WHAT YOU NEED TO DO –
Output the listing below, keeping each line exactly as it stands.

EXCERPTED DATA –
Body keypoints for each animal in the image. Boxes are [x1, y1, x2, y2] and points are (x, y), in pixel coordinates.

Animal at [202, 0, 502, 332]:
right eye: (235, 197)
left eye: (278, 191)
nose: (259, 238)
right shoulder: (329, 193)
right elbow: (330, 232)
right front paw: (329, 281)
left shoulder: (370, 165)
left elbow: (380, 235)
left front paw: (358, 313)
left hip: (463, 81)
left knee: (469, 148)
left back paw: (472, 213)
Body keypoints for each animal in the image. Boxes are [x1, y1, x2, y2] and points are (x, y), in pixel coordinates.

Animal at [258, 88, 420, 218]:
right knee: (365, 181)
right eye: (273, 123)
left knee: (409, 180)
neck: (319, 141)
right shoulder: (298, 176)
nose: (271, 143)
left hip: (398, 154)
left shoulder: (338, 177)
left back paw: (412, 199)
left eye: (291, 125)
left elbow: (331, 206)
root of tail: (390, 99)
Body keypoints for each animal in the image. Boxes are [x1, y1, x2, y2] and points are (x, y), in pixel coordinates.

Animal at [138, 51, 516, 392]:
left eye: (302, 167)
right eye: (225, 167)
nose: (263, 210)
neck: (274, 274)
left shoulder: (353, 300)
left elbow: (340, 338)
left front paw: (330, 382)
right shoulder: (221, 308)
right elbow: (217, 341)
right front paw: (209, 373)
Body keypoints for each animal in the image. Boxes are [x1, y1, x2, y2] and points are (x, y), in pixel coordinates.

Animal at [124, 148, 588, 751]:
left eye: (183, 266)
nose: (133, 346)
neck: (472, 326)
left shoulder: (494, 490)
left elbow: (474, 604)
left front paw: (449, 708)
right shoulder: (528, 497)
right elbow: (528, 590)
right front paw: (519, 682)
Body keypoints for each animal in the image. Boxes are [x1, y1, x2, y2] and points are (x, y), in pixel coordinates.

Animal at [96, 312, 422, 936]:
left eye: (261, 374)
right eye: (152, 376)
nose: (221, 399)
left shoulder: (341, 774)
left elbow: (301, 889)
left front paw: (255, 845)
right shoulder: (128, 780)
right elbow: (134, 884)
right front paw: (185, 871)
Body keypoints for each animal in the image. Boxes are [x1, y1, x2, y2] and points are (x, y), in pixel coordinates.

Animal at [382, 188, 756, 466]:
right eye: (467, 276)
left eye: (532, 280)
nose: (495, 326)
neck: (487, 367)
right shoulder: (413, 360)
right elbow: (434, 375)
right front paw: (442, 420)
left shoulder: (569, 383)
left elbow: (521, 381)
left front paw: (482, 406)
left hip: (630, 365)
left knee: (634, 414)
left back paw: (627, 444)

REPLY –
Body keypoints for each animal in the image. Boxes are [x1, y1, x2, y2] and points are (x, y), in pixel coordinates.

Animal at [202, 0, 502, 332]:
right eye: (235, 197)
left eye: (278, 191)
nose: (259, 238)
right shoulder: (329, 193)
right elbow: (330, 232)
right front paw: (329, 281)
left shoulder: (370, 165)
left elbow: (380, 235)
left front paw: (358, 313)
left hip: (463, 81)
left knee: (469, 148)
left back paw: (472, 213)
Body keypoints for each animal in the image. Boxes are [x1, y1, x2, y2] and points are (x, y), in pixel coordinates.

Animal at [258, 88, 420, 218]:
right knee: (365, 181)
right eye: (273, 123)
left knee: (409, 180)
neck: (319, 141)
right shoulder: (298, 176)
nose: (271, 143)
left hip: (398, 154)
left shoulder: (338, 177)
left back paw: (412, 199)
left eye: (291, 125)
left elbow: (331, 206)
root of tail: (390, 99)
Body keypoints for each animal in the image. Boxes are [x1, y1, x2, y2] and points are (x, y), in pixel coordinates.

Animal at [138, 51, 516, 392]:
left eye: (302, 167)
right eye: (225, 167)
nose: (263, 210)
neck: (274, 274)
left shoulder: (353, 300)
left elbow: (340, 338)
left front paw: (330, 382)
right shoulder: (221, 308)
right elbow: (217, 341)
right front paw: (209, 373)
Body keypoints for each animal in the image. Boxes are [x1, y1, x2, y2] and points are (x, y), in pixel coordinates.

Animal at [124, 148, 588, 751]:
left eye: (183, 266)
nose: (133, 346)
neck: (472, 326)
left shoulder: (494, 490)
left elbow: (474, 604)
left front paw: (449, 708)
right shoulder: (528, 497)
right elbow: (528, 590)
right front paw: (519, 682)
Body keypoints for each animal in the image. Boxes are [x1, y1, x2, y2] and points are (x, y), in pixel coordinates.

Animal at [96, 312, 422, 936]:
left eye: (261, 374)
right eye: (152, 376)
nose: (221, 399)
left shoulder: (341, 774)
left elbow: (301, 889)
left front paw: (255, 845)
right shoulder: (128, 780)
right elbow: (134, 884)
right front paw: (185, 871)
Body keypoints for each animal in the image. Boxes are [x1, y1, x2, y2] and points are (x, y), in pixel coordinates.

Animal at [382, 188, 756, 466]:
right eye: (467, 276)
left eye: (532, 280)
nose: (495, 326)
neck: (487, 367)
right shoulder: (413, 360)
right elbow: (434, 375)
right front paw: (442, 420)
left shoulder: (569, 383)
left elbow: (521, 381)
left front paw: (482, 406)
left hip: (630, 365)
left knee: (634, 414)
left back paw: (627, 444)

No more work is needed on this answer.